(Arrahmah.com) – Tak pelak lagi, memiliki buah hati adalah sebuah harapan besar. Ia adalah bagian dari mimpi besar pernikahan, dan awal dari sebuah cita-cita peradaban. Lengkap sudah, kala sebuah rumah tangga kemudian dihiasi oleh sang penyejuk mata sibiran tulan. Karena ia adalah obat jerih dan pelerai demam.
Sebuah kata bijak bahkan berujar bahwa “Orang yang memiliki anak bagaikan orang yang akan hidup selamanya”. Ya, karena melalui anak sebuah mimpi dapat dititipkan, diteruskan dan dilanjutkan, bahkan pada sekian generasi berikutnya.

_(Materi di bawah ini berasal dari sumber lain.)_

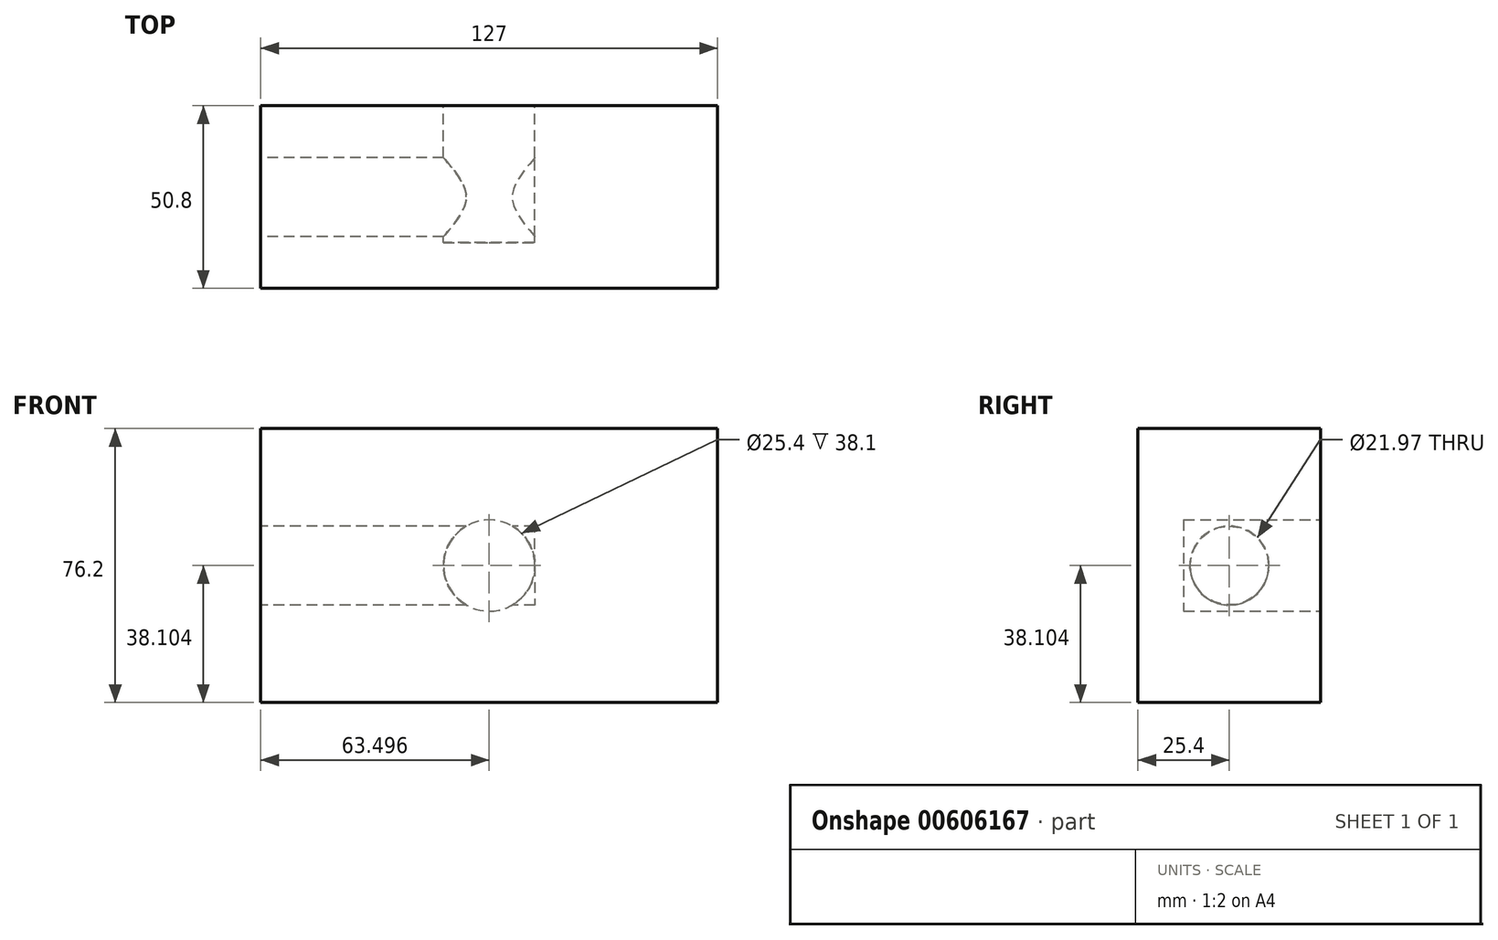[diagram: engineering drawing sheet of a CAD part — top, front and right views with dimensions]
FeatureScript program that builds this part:
annotation { "Feature Type Name" : "Feature", "Feature Type Description" : "" }
export const myFeature = defineFeature(function(context is Context, id is Id, definition is map)
    precondition{}
    {
        {
            var Q0;
            Q0=qCreatedBy(makeId("Front.planeOp"),FACE);
            var sketch = newSketch(context, id + "F0", { "sketchPlane" : qUnion([Q0])});
            skLineSegment(sketch, "E0.bottom", {"start": v(-59.62, 14.71) * mm, "end": v(67.38, 14.71) * mm});
            skLineSegment(sketch, "E0.top", {"start": v(-59.62, -61.49) * mm, "end": v(67.38, -61.49) * mm});
            skLineSegment(sketch, "E0.left", {"start": v(-59.62, 14.71) * mm, "end": v(-59.62, -61.49) * mm});
            skLineSegment(sketch, "E0.right", {"start": v(67.38, 14.71) * mm, "end": v(67.38, -61.49) * mm});
            skLineSegment(sketch, "E1.left", {"start": v(-59.62, 0) * mm, "end": v(-59.62, 0) * mm});
            skSolve(sketch);
        }
        {
            var Q0;
            Q0=makeQuery(id+"F0.imprint","IMPRINT",FACE,{"disambiguationData":[TD([[makeQuery(id+"F0.imprint","IMPRINT",EDGE,{"derivedFrom":sQuery(id+"F0.wireOp",EDGE,"E0.bottom")}),-1.0]])]});
            extrude(context, id + "F1", {"entities" : qUnion([Q0]), "depth" : 50.8 * mm, "offsetDistance" : 25.4 * mm});
        }
        {
            var Q0;
            Q0=makeQuery(id+"F1.opExtrude","CAP_FACE",FACE,{"disambiguationData":[OSD([sQuery(id+"F0.wireOp",EDGE,"E0.bottom"),sQuery(id+"F0.wireOp",EDGE,"E0.top"),sQuery(id+"F0.wireOp",EDGE,"E0.left"),sQuery(id+"F0.wireOp",EDGE,"E0.right")])],"isStart":true});
            var sketch = newSketch(context, id + "F2", { "sketchPlane" : qUnion([Q0])});
            skCircle(sketch, "E2", {"center": v(-3.88, -23.39) * mm, "radius": 12.7 * mm});
            skSolve(sketch);
        }
        {
            var Q0;
            Q0=makeQuery(id+"F2.imprint","IMPRINT",FACE,{"disambiguationData":[TD([[makeQuery(id+"F2.imprint","IMPRINT",EDGE,{"derivedFrom":sQuery(id+"F2.wireOp",EDGE,"E2")}),1.0]])]});
            extrude(context, id + "F3", {"entities" : qUnion([Q0]), "operationType" : NewBodyOperationType.REMOVE, "oppositeDirection" : true, "depth" : 38.1 * mm, "offsetDistance" : 25.4 * mm});
        }
        {
            var Q0;
            Q0=makeQuery(id+"F1.opExtrude","SWEPT_FACE",FACE,{"disambiguationData":[OSD([sQuery(id+"F0.wireOp",EDGE,"E0.left")])]});
            var sketch = newSketch(context, id + "F4", { "sketchPlane" : qUnion([Q0])});
            skCircle(sketch, "E3", {"center": v(25.4, -23.39) * mm, "radius": 10.98 * mm});
            skSolve(sketch);
        }
        {
            var Q0;
            Q0=makeQuery(id+"F4.imprint","IMPRINT",FACE,{"disambiguationData":[TD([[makeQuery(id+"F4.imprint","IMPRINT",EDGE,{"derivedFrom":sQuery(id+"F4.wireOp",EDGE,"E3")}),1.0]])]});
            extrude(context, id + "F5", {"entities" : qUnion([Q0]), "operationType" : NewBodyOperationType.REMOVE, "oppositeDirection" : true, "depth" : 76.2 * mm, "offsetDistance" : 25.4 * mm});
        }
    });
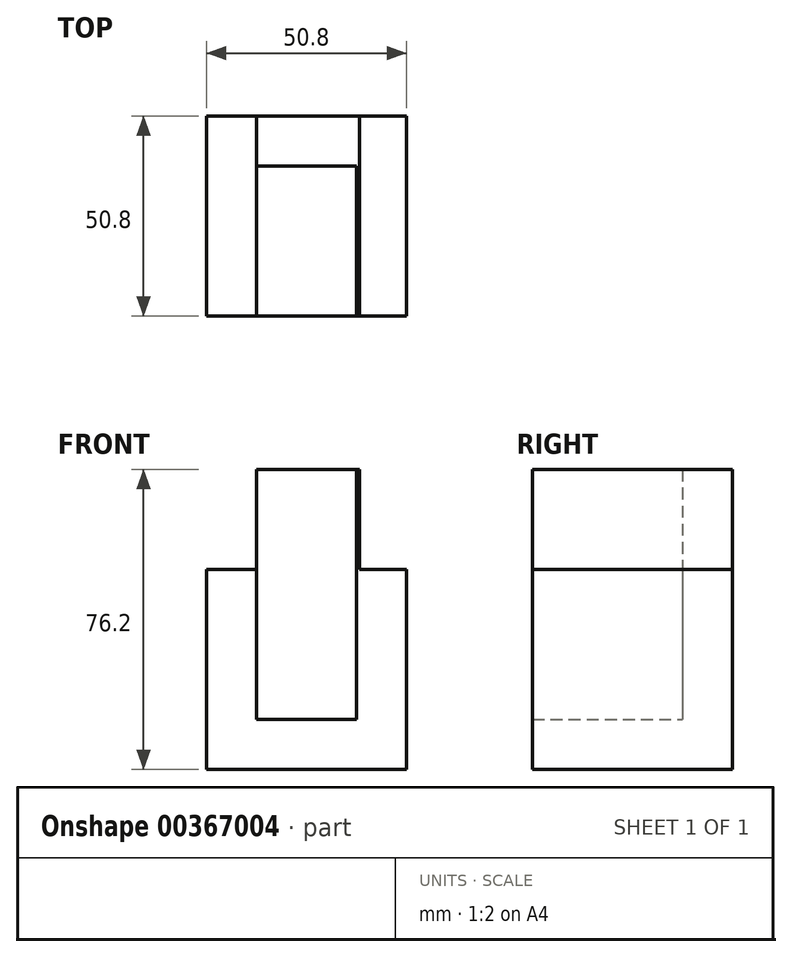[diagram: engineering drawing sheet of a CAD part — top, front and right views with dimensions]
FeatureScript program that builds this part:
annotation { "Feature Type Name" : "Feature", "Feature Type Description" : "" }
export const myFeature = defineFeature(function(context is Context, id is Id, definition is map)
    precondition{}
    {
        {
            var Q0;
            Q0=qCreatedBy(makeId("Front.planeOp"),FACE);
            var sketch = newSketch(context, id + "F0", { "sketchPlane" : qUnion([Q0])});
            skLineSegment(sketch, "E0.bottom", {"start": v(0, 0) * mm, "end": v(50.8, 0) * mm});
            skLineSegment(sketch, "E0.top", {"start": v(0, -76.2) * mm, "end": v(50.8, -76.2) * mm});
            skLineSegment(sketch, "E0.left", {"start": v(0, 0) * mm, "end": v(0, -76.2) * mm});
            skLineSegment(sketch, "E0.right", {"start": v(50.8, 0) * mm, "end": v(50.8, -76.2) * mm});
            skSolve(sketch);
        }
        {
            var Q0;
            Q0 = qSketchRegion(id + "F0", true);
            extrude(context, id + "F1", {"entities" : qUnion([Q0]), "depth" : 50.8 * mm});
        }
        {
            var Q0;
            Q0=makeQuery(id+"F1.opExtrude","CAP_FACE",FACE,{"disambiguationData":[OSD([sQuery(id+"F0.wireOp",EDGE,"E0.bottom"),sQuery(id+"F0.wireOp",EDGE,"E0.top"),sQuery(id+"F0.wireOp",EDGE,"E0.left"),sQuery(id+"F0.wireOp",EDGE,"E0.right")])],"isStart":false});
            var Q1;
            Q1=makeQuery(id+"F1.opExtrude","SWEPT_FACE",FACE,{"disambiguationData":[OSD([sQuery(id+"F0.wireOp",EDGE,"E0.bottom")])]});
            shell(context, id + "F2", {"entities" : qUnion([Q0, Q1]), "thickness" : 12.7 * mm});
        }
        {
            var Q0;
            Q0=qCreatedBy(makeId("Front.planeOp"),FACE);
            var sketch = newSketch(context, id + "F3", { "sketchPlane" : qUnion([Q0])});
            skLineSegment(sketch, "E1.bottom", {"start": v(0, 0) * mm, "end": v(12.7, 0) * mm});
            skLineSegment(sketch, "E1.top", {"start": v(0, -25.4) * mm, "end": v(12.7, -25.4) * mm});
            skLineSegment(sketch, "E1.left", {"start": v(0, 0) * mm, "end": v(0, -25.4) * mm});
            skLineSegment(sketch, "E1.right", {"start": v(12.7, 0) * mm, "end": v(12.7, -25.4) * mm});
            skLineSegment(sketch, "E2.bottom", {"start": v(51.6, 0) * mm, "end": v(38.9, 0) * mm});
            skLineSegment(sketch, "E2.top", {"start": v(51.6, -25.4) * mm, "end": v(38.9, -25.4) * mm});
            skLineSegment(sketch, "E2.left", {"start": v(51.6, 0) * mm, "end": v(51.6, -25.4) * mm});
            skLineSegment(sketch, "E2.right", {"start": v(38.9, 0) * mm, "end": v(38.9, -25.4) * mm});
            skSolve(sketch);
        }
        {
            var Q0;
            Q0 = qSketchRegion(id + "F3", true);
            extrude(context, id + "F4", {"entities" : qUnion([Q0]), "operationType" : NewBodyOperationType.REMOVE, "depth" : 79.7 * mm});
        }
    });
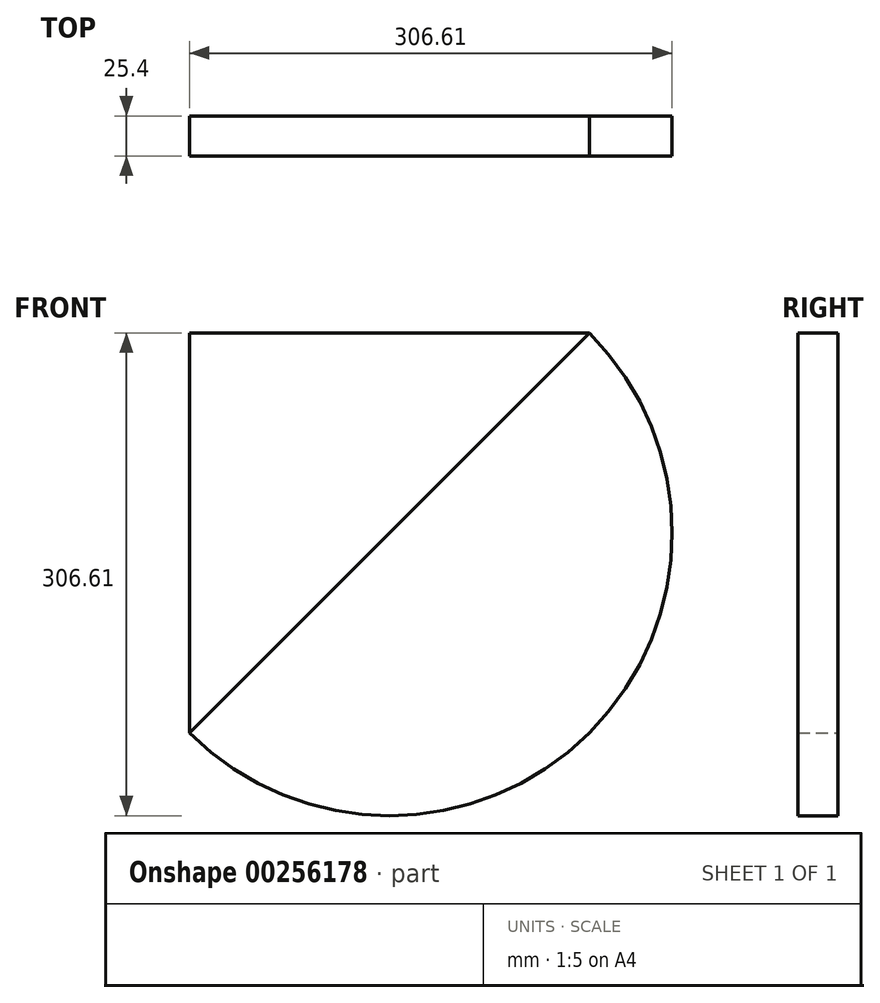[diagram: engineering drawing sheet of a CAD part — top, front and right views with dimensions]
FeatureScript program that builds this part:
annotation { "Feature Type Name" : "Feature", "Feature Type Description" : "" }
export const myFeature = defineFeature(function(context is Context, id is Id, definition is map)
    precondition{}
    {
        {
            var Q0;
            Q0=qCreatedBy(makeId("Front.planeOp"),FACE);
            var sketch = newSketch(context, id + "F0", { "sketchPlane" : qUnion([Q0])});
            skLineSegment(sketch, "E0.bottom", {"start": v(-127, 127) * mm, "end": v(127, 127) * mm});
            skLineSegment(sketch, "E0.left", {"start": v(-127, 127) * mm, "end": v(-127, -127) * mm});
            skPoint(sketch, "E0.middle", {"position": v(0, 0) * mm});
            skLineSegment(sketch, "E1", {"start": v(-127, -127) * mm, "end": v(127, 127) * mm});
            skArc(sketch, "E2", {"start": v(-127, -127) * mm, "mid": v(127, -127) * mm, "end": v(127, 127) * mm});
            skSolve(sketch);
        }
        {
            var Q0;
            Q0=makeQuery(id+"F0.imprint","IMPRINT",FACE,{"disambiguationData":[TD([[makeQuery(id+"F0.imprint","IMPRINT",EDGE,{"derivedFrom":sQuery(id+"F0.wireOp",EDGE,"E0.bottom")}),-1.0]])]});
            extrude(context, id + "F1", {"entities" : qUnion([Q0]), "depth" : 25.4 * mm});
        }
        {
            var Q0;
            Q0 = qSketchRegion(id + "F0", true);
            extrude(context, id + "F2", {"entities" : qUnion([Q0]), "depth" : 25.4 * mm});
        }
        {
            var Q0;
            Q0=makeQuery(id+"F1.opExtrude","SWEPT_BODY",BODY,{"disambiguationData":[OSD([sQuery(id+"F0.wireOp",EDGE,"E0.bottom"),sQuery(id+"F0.wireOp",EDGE,"E0.left"),sQuery(id+"F0.wireOp",EDGE,"E1")])]});
            var Q1;
            Q1=makeQuery(id+"F2.opExtrude","SWEPT_BODY",BODY,{"disambiguationData":[OSD([sQuery(id+"F0.wireOp",EDGE,"E0.bottom"),sQuery(id+"F0.wireOp",EDGE,"E0.left"),sQuery(id+"F0.wireOp",EDGE,"E2")])]});
            booleanBodies(context, id + "F3", {"operationType" : BooleanOperationType.SUBTRACTION, "tools" : qUnion([Q0]), "targets" : qUnion([Q1]), "keepTools" : true});
        }
    });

Maka tak heran jika ada begitu besar asa penantian akan kehadirannya, ada sekian banyak uang yang rela dikeluarkan agar ia segera hadir, ada beribu cemas bersama doa dan airmata agar Sang Khalik menitahkan kehadirannya di dunia.
Namun mungkin banyak yang lupa bahwa sang anak adalah sebuah amanah raksasa, yang kehadirannya telah membuat sebelah kaki kita ada di tubir neraka. Menuntunnya menuju jalan shaleh hari ini adalah sebuah misi nyaris gila, yang hampir-hampir mustahil dijalani di tengah goda maksiat dan kebathilan di mana-mana.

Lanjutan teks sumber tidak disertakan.